--- MATERIAL FOR THIS TASK ---
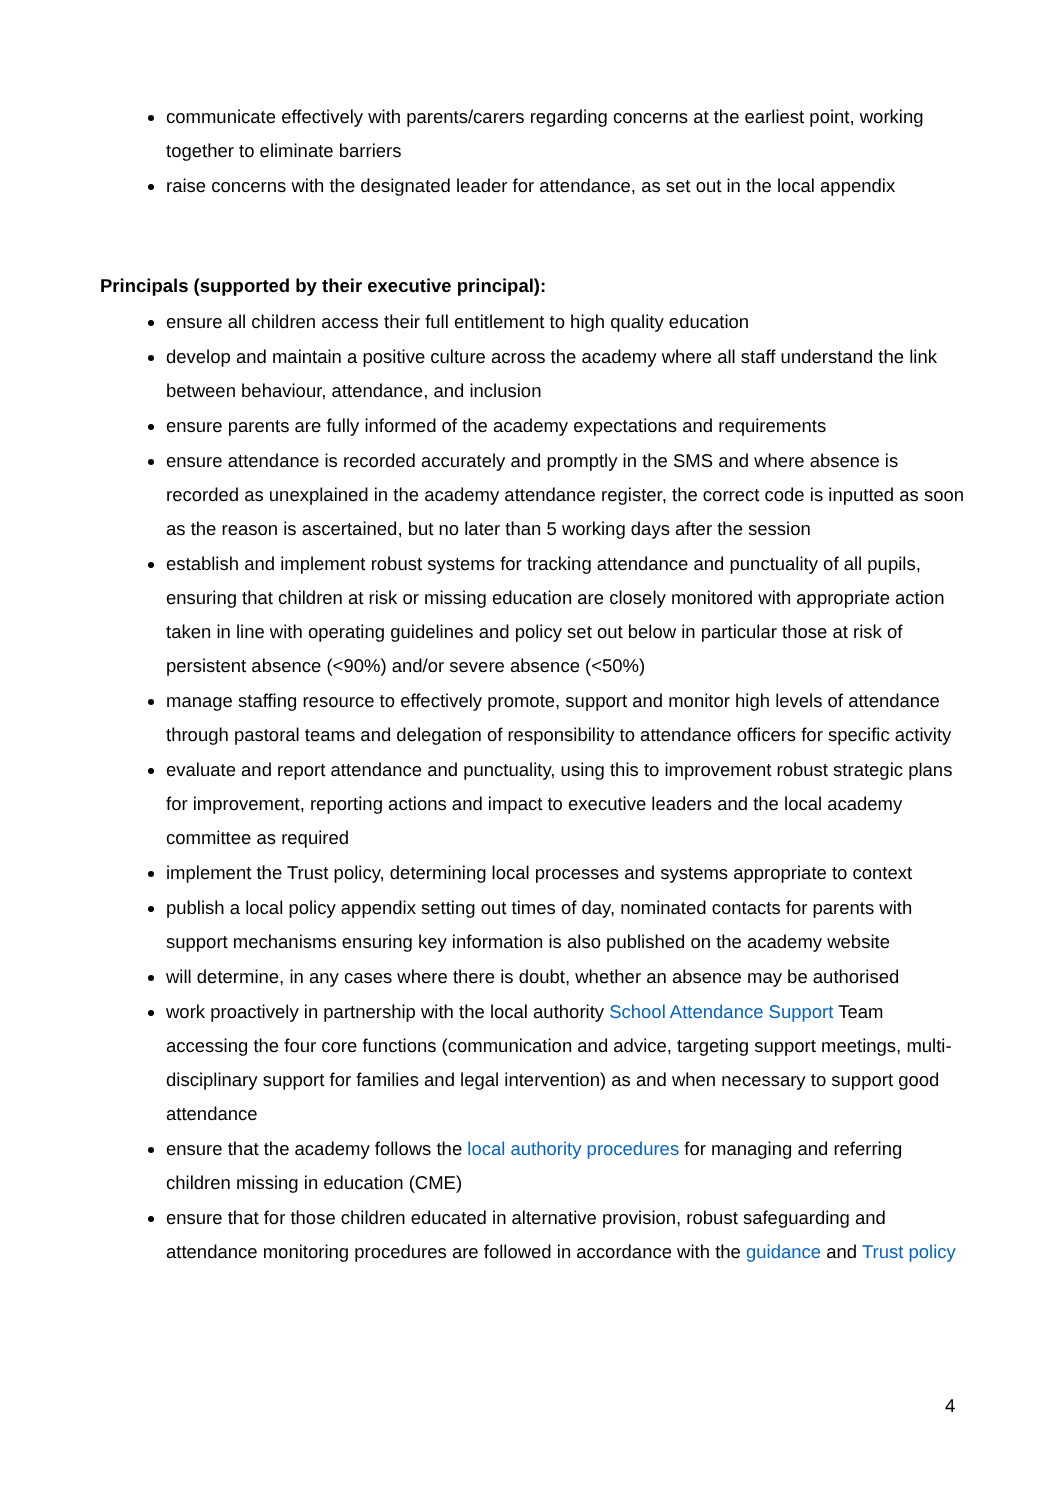communicate effectively with parents/carers regarding concerns at the earliest point, working together to eliminate barriers
raise concerns with the designated leader for attendance, as set out in the local appendix
Principals (supported by their executive principal):
ensure all children access their full entitlement to high quality education
develop and maintain a positive culture across the academy where all staff understand the link between behaviour, attendance, and inclusion
ensure parents are fully informed of the academy expectations and requirements
ensure attendance is recorded accurately and promptly in the SMS and where absence is recorded as unexplained in the academy attendance register, the correct code is inputted as soon as the reason is ascertained, but no later than 5 working days after the session
establish and implement robust systems for tracking attendance and punctuality of all pupils, ensuring that children at risk or missing education are closely monitored with appropriate action taken in line with operating guidelines and policy set out below in particular those at risk of persistent absence (<90%) and/or severe absence (<50%)
manage staffing resource to effectively promote, support and monitor high levels of attendance through pastoral teams and delegation of responsibility to attendance officers for specific activity
evaluate and report attendance and punctuality, using this to improvement robust strategic plans for improvement, reporting actions and impact to executive leaders and the local academy committee as required
implement the Trust policy, determining local processes and systems appropriate to context
publish a local policy appendix setting out times of day, nominated contacts for parents with support mechanisms ensuring key information is also published on the academy website
will determine, in any cases where there is doubt, whether an absence may be authorised
work proactively in partnership with the local authority School Attendance Support Team accessing the four core functions (communication and advice, targeting support meetings, multi-disciplinary support for families and legal intervention) as and when necessary to support good attendance
ensure that the academy follows the local authority procedures for managing and referring children missing in education (CME)
ensure that for those children educated in alternative provision, robust safeguarding and attendance monitoring procedures are followed in accordance with the guidance and Trust policy
4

--- TASK DETAILS ---
Only the lines from the one holding "ensure that the" to the end of the entries above belong in the answer, each copied exactly.

--- RESPONSE TO THIS TASK ---
ensure that the academy follows the local authority procedures for managing and referring children missing in education (CME)
ensure that for those children educated in alternative provision, robust safeguarding and attendance monitoring procedures are followed in accordance with the guidance and Trust policy
4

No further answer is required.